(Beginning of Excerpted text)
Re: Optimizing kernel compilation / alignments for network performance

["Rafał Miłecki" <zajec5@gmail.com>]

On 6.05.2022 10:45, Arnd Bergmann wrote:
> On Fri, May 6, 2022 at 9:44 AM Rafał Miłecki <zajec5@gmail.com> wrote:
>>
>> On 5.05.2022 18:04, Andrew Lunn wrote:
>>>> you'll see that most used functions are:
>>>> v7_dma_inv_range
>>>> __irqentry_text_end
>>>> l2c210_inv_range
>>>> v7_dma_clean_range
>>>> bcma_host_soc_read32
>>>> __netif_receive_skb_core
>>>> arch_cpu_idle
>>>> l2c210_clean_range
>>>> fib_table_lookup
>>>
>>> There is a lot of cache management functions here.
> 
> Indeed, so optimizing the coherency management (see Felix' reply)
> is likely to help most in making the driver faster, but that does not
> explain why the alignment of the object code has such a big impact
> on performance.
> 
> To investigate the alignment further, what I was actually looking for
> is a comparison of the profile of the slow and fast case. Here I would
> expect that the slow case spends more time in one of the functions
> that don't deal with cache management (maybe fib_table_lookup or
> __netif_receive_skb_core).
(End of Excerpted text)
(Beginning of Records shown)
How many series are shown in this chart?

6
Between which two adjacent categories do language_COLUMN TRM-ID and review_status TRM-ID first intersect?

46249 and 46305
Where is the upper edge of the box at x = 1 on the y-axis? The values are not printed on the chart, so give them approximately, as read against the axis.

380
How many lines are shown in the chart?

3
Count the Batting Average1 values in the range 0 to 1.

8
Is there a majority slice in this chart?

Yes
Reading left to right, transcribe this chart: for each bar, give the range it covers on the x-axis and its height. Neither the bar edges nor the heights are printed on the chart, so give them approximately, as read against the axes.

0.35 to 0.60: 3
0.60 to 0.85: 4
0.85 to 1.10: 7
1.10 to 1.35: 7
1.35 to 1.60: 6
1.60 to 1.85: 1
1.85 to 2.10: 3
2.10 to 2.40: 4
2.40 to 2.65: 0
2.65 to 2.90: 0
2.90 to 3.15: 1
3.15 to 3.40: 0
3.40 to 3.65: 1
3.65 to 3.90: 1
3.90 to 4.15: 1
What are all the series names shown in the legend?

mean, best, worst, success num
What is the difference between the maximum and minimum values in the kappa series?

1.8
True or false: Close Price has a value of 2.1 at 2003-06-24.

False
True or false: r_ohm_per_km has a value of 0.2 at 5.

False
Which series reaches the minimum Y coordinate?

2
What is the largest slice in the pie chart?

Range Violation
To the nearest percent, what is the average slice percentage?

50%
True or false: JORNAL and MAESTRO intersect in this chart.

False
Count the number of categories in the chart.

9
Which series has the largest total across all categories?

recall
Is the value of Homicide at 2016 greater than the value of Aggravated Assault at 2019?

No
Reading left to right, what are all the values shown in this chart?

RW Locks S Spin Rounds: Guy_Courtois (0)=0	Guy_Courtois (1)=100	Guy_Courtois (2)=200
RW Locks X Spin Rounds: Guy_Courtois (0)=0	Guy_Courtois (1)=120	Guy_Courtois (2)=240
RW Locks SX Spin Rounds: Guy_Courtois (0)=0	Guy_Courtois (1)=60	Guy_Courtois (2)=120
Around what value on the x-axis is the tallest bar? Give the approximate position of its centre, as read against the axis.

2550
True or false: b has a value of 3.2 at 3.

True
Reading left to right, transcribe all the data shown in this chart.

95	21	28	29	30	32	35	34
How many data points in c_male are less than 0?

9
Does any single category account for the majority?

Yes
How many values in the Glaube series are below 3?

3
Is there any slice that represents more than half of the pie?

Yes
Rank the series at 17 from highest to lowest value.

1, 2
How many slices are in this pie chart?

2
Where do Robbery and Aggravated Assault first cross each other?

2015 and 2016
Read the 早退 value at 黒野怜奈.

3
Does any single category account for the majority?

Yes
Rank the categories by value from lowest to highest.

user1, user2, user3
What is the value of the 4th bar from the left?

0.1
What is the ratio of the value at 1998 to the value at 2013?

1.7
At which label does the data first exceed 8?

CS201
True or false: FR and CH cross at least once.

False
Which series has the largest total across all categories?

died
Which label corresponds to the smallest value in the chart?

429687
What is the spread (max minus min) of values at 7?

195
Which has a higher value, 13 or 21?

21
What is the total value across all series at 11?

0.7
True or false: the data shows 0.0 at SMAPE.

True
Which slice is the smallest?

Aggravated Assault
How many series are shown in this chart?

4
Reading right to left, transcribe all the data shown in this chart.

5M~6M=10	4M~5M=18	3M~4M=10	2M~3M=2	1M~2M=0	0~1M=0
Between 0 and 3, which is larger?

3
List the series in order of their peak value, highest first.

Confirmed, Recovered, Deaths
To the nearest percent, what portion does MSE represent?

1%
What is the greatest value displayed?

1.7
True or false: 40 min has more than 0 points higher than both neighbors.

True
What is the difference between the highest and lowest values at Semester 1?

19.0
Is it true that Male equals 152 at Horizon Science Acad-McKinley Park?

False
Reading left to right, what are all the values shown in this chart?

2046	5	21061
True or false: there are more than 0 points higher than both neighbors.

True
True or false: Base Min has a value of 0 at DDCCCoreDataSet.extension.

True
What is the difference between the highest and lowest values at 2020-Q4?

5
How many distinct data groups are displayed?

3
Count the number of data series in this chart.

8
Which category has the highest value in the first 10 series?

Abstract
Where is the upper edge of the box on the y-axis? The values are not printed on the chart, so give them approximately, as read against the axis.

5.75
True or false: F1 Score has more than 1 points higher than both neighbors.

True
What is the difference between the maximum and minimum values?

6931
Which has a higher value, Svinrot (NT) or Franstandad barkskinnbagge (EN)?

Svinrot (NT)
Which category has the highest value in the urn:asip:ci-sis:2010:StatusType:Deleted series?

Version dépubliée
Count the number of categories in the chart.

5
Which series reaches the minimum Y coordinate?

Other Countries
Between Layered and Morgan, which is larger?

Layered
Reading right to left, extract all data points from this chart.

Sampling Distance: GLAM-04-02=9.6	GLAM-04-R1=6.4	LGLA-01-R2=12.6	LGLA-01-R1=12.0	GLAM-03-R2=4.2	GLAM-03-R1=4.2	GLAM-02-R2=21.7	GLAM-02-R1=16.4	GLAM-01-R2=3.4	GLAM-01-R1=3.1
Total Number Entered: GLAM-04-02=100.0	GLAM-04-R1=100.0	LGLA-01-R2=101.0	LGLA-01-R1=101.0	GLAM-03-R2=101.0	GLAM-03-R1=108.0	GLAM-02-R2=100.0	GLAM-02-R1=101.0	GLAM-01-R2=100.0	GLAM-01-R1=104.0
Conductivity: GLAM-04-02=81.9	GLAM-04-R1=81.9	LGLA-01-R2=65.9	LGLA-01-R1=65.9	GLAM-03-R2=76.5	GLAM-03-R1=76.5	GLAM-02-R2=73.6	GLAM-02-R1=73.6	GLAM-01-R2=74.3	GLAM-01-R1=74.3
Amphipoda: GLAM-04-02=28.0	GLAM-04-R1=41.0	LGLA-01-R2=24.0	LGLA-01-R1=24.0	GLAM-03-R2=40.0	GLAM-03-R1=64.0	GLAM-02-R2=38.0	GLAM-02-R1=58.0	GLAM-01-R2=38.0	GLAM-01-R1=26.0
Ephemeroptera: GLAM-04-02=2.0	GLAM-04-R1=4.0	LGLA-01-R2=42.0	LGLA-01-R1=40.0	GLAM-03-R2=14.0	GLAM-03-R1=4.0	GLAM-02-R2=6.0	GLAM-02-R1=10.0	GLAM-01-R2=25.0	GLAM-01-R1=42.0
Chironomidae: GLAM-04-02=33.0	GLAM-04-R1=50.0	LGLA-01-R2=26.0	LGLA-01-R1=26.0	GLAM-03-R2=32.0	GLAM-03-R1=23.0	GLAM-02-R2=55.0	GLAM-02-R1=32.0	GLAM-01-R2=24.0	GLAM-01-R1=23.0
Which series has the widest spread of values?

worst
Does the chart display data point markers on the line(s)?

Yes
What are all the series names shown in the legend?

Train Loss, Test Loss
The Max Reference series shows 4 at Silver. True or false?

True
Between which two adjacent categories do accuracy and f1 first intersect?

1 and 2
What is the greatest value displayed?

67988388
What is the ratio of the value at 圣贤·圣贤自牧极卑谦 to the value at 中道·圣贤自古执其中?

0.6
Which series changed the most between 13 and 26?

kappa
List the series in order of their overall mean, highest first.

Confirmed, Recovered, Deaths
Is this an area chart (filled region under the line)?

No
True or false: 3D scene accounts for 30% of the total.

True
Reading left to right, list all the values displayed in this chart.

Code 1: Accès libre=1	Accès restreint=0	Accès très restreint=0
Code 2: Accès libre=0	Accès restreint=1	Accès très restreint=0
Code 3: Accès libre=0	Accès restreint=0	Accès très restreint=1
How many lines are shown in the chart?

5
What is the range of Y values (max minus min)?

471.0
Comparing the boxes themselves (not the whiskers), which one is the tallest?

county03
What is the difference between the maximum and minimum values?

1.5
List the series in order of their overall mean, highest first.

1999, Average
(End of Records shown)
Actions to take:
1. Take everything in the records from the first line down to the line containing "Is there a majority slice in this chart?", and write it out again with every "chart" replaced by "graph"; leave all else unchanged.
2. Write what comes next in the mailing-list reply about kernel alignment and network performance, picking up after its final sentence.

Responses in order:
1.
How many series are shown in this graph?

6
Between which two adjacent categories do language_COLUMN TRM-ID and review_status TRM-ID first intersect?

46249 and 46305
Where is the upper edge of the box at x = 1 on the y-axis? The values are not printed on the graph, so give them approximately, as read against the axis.

380
How many lines are shown in the graph?

3
Count the Batting Average1 values in the range 0 to 1.

8
Is there a majority slice in this graph?

2.
> 
> A few other thoughts:
> 
> - bcma_host_soc_read32() is a fundamentally slow operation, maybe
>    some of the calls can turned into a relaxed read, like the readback
>    in bgmac_chip_intrs_off() or the 'poll again' at the end bgmac_poll(),
>    though obviously not the one in bgmac_dma_rx_read().
>    It may be possible to even avoid some of the reads entirely, checking
>    for more data in bgmac_poll() may actually be counterproductive
>    depending on the workload.

I'll experiment with that, hopefully I can optimize it a bit.


> - The higher-end networking SoCs are usually cache-coherent and
>    can avoid the cache management entirely. There is a slim chance
>    that this chip is designed that way and it just needs to be enabled
>    properly. Most low-end chips don't implement the coherent
>    interconnect though, and I suppose you have checked this already.

To my best knowledge Northstar platform doesn't support hw coherency.

I just took an extra look at Broadcom's SDK and them seem to have some
driver for selected chipsets but BCM708 isn't there.

config BCM_GLB_COHERENCY
	bool "Global Hardware Cache Coherency"
	default n
	depends on BCM963158 || BCM96846 || BCM96858 || BCM96856 || BCM963178 || BCM947622 || BCM963146  || BCM94912 || BCM96813 || BCM96756 || BCM96855


> - bgmac_dma_rx_update_index() and bgmac_dma_tx_add() appear
>    to have an extraneous dma_wmb(), which should be implied by the
>    non-relaxed writel() in bgmac_write().

I tried dropping wmb() calls.
With wmb(): 421 Mb/s
Without: 418 Mb/s


I also tried dropping bgmac_read() from bgmac_chip_intrs_off() which
seems to be a flushing readback.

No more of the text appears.